Cellulose from waste and bacteria in electro-spinning for continuous fibre reinforced 3D printed composites

Thermoplastic filaments for 3D printing are usually reinforced with various types of fibers, including natural ones. Natural fibers represent an environmentally friendly approach to filament functionalization due to their high strength/stiffness to weight ratio and low carbon footprint; in combination with a biodegradable matrix, they thus enable the production of a fully biodegradable 3D printed material. Usually, the reinforcing fibers are cut very short, which affects the mechanical properties of the final 3D printed product. Recently, the approach of adding continuous reinforcing yarns to the filament design has emerged, which provides greater strength and stiffness, but its addition represents a major challenge for the 3D printing process. The BioCel3D project proposes the incorporation of cellulose reinforcement into the structure of 3D filaments, with cellulose fibers obtained from agricultural and industrial waste and cellulose obtained through bacterial cultivation. The use of waste materials as raw materials supports the circular economy. The BioCell3D project aims to develop a "green" continuous fiber additive technology for 3D printing of materials for advanced applications. The proposed material will address 3 main characteristic shortcomings of natural fibers for use in composites: i) moisture sorption, ii) natural variability (mechanical properties are different even for the same type of fiber) and iii) technical fiber mismatch at the yarn level.
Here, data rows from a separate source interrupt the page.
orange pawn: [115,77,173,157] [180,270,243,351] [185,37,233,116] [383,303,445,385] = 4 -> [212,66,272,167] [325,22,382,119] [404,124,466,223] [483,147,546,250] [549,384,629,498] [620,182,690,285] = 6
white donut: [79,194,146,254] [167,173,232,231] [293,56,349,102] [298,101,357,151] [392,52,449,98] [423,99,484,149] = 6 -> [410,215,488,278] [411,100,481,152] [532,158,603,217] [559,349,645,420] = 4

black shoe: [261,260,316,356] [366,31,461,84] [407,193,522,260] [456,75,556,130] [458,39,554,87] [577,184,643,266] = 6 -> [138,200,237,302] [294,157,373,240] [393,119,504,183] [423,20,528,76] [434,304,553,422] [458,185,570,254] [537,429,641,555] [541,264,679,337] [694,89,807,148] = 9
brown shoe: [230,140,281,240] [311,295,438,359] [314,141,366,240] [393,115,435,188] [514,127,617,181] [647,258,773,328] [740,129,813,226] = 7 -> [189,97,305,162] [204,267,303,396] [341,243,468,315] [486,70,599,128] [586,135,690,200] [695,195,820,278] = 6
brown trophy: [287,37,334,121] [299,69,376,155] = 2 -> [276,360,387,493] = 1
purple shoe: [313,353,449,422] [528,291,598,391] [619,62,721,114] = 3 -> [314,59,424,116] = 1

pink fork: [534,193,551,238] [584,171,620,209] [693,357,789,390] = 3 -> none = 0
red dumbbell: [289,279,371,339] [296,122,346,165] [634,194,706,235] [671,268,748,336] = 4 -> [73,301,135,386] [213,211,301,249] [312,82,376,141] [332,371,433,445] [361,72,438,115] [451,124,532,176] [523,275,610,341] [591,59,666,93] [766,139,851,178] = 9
The printed composites produced will represent environmentally friendly products that will contribute to meeting recycling requirements. We expect high R&D applicability of the project results, as techniques will be established to combine low-cost sustainable substrates with highly functional properties for the development of advanced composite materials, which are at the forefront of basic and applied materials research.

BioCel3D has the ambition to develop a brand-new generation of reinforced cellulose fibres with high mechanical properties for the design of complex 3D printed composite materials. To do so, the partners of this innovative M-ERA.NET project coordinated by LIST will make use of recycled cellulose. From textiles industries to agricultural waste as well as bacterial cellulose, the University of Maribor and Graz University of Technology will focus on the production of nanocellulose from these recycled raw materials. While KU Leuven will provide molecular dynamic simulations, LIST will build up the cellulose fibres by electro-spinning of the nanocellulose together with cellulose derivatives. Other biomaterials, such as dopamine, will be used with the elemental fibres within the interface in order to obtain technical fibres exempt of the usual natural fibres limitations. LIST will carry out the mechanical tests on the cellulose fibres before producing the filaments that will be used by KU Leuven for the 3D printing of composite materials.